Today, I am sharing a part of myself that has felt so taboo.
Original piece by Caroline A. Loftus, Survivable.
Stopping the stigma of mental health once and for all. Here's to all people leading healthier and happier lives.
"PROJECT SEMICOLON IS A GLOBAL NON-PROFIT MOVEMENT DEDICATED TO PRESENTING HOPE AND LOVE FOR THOSE WHO ARE STRUGGLING WITH MENTAL ILLNESS, SUICIDE, ADDICTION AND SELF-INJURY. PROJECT SEMICOLON EXISTS TO ENCOURAGE, LOVE AND INSPIRE. STAY STRONG; LOVE ENDLESSLY; CHANGE LIVES"
I, myself, have struggled with mental illness, suicide, addiction, and self-injury.
I decided to read into this project when I was researching what to do for my 20 x 30 project. I was looking through Pinterest, unimpressed. I kept on seeing all of these semicolons on the pictures under the category "Mental Illnesses". I knew a little bit about the project, and then decided to look into it a little bit more. I knew that I needed to find something meaningful for my poster, as all art should have meaning.
While fiddling around with my poster, moving from a 3D triangle poster about the Anatomy and Physiology of mental illness to the music portion of mental illness, I found that I was over looking something so meaningful and simple, the semicolon.
I looked into it a little more and found my inspiration.
I already knew that I wanted to use the outline of a face and have everything be black, other than the empty holes that made up the faces structure. I put mental health words inside of the face in bright colors, and then made everything else black and white.
Looking at what I had made so far made me realize that the simplicity of just a face with such powerful words inside told a story all in itself.
The face signifies the light in the dark. No matter what we are labeled, we will get through it, and it is all survivable.
One of my classmates who did a poster also talked about how just one sentence isn't enough to tell a story or get a point across. Obviously I wasn't going to tell him that I disagreed, but I did.
I have one apparent word on my poster, Survivable.
I believe that this one word tells the point of my poster perfectly. Its simple, straight to the point, and flexible. People can look at my poster and think of it how they want. They can make up their own story and apply it. They can interpret it as they like. They can crush the mental health stigma but using their own thoughts and creating a story of their own out of looking into my poster. They can make it personal.
It was so important to me to have the concept of my poster open. I want people to have to go up and look at it. I want them to have to think about it. I wanted to have it be personal to people for their own reasons. I want people to think of a time that reminds them of mental health when they look at my poster, apply it to their own life, and then be able to say, "you know what? It is survivable".
Personal. Relatable. Thoughtful.
I have always appreciated minimalism and simplicity. As an important part of my life, I put it in my poster. I made it simple and easy to judge so people can think about it and figure out what they think it means on their own. Its up to interpretation.

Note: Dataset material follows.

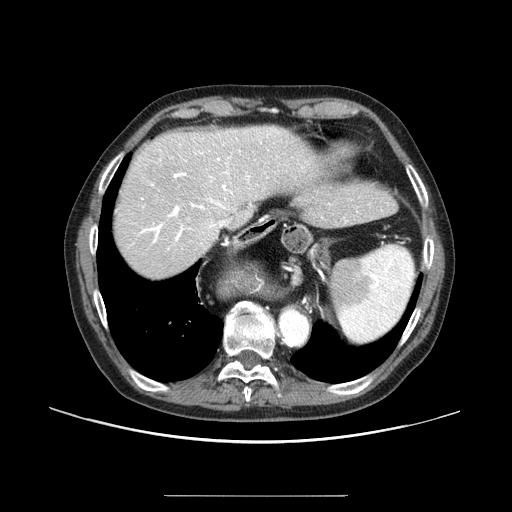
Contrast-enhanced abdominal CT (liver protocol), one axial slice. Slice 72 of 91 in the series (ordered by position). 100 kVp. One of 2 acquisitions stored at this slice position. Soft-tissue window (W 400 / L 40 HU). 2.5 mm slice thickness. 512 × 512 image matrix. Case-level facts recorded for this patient, not image findings: diagnosis: hepatocellular carcinoma (patient treated with transarterial chemoembolisation; whether this scan precedes or follows treatment is not stated here); TNM stage (as recorded): Stage-I; Child-Pugh class: A.
Structures marked on this image (semi-automatically segmented with operator editing):
- abdominal aorta: bounding box [x1, y1, x2, y2] px = [280, 309, 307, 343]
- liver parenchyma outside the tumour (the mass and vessels are separate outlines, so this box may not span the whole liver): [114, 126, 320, 278]
- portal vein: [138, 129, 279, 250]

I am proud of this certain piece. Even if it is dark and not as artistic as others I have seen, I know that it relays such an important message. Throughout my time in Electronic Design, I have been able to make pieces of art that have important meaning behind them.
I am proud to say that this piece is one of my favorites, and has helped me realize that what we go through is survivable, not a death sentence.
Lets stop the mental health stigma, and create a safer environment for the ones behind us. Carving paths for future generations.
"Our shoes are tattered and torn, but our feet are dry. As for our places in history, we will run naked through your streets before we sit decorated in your halls."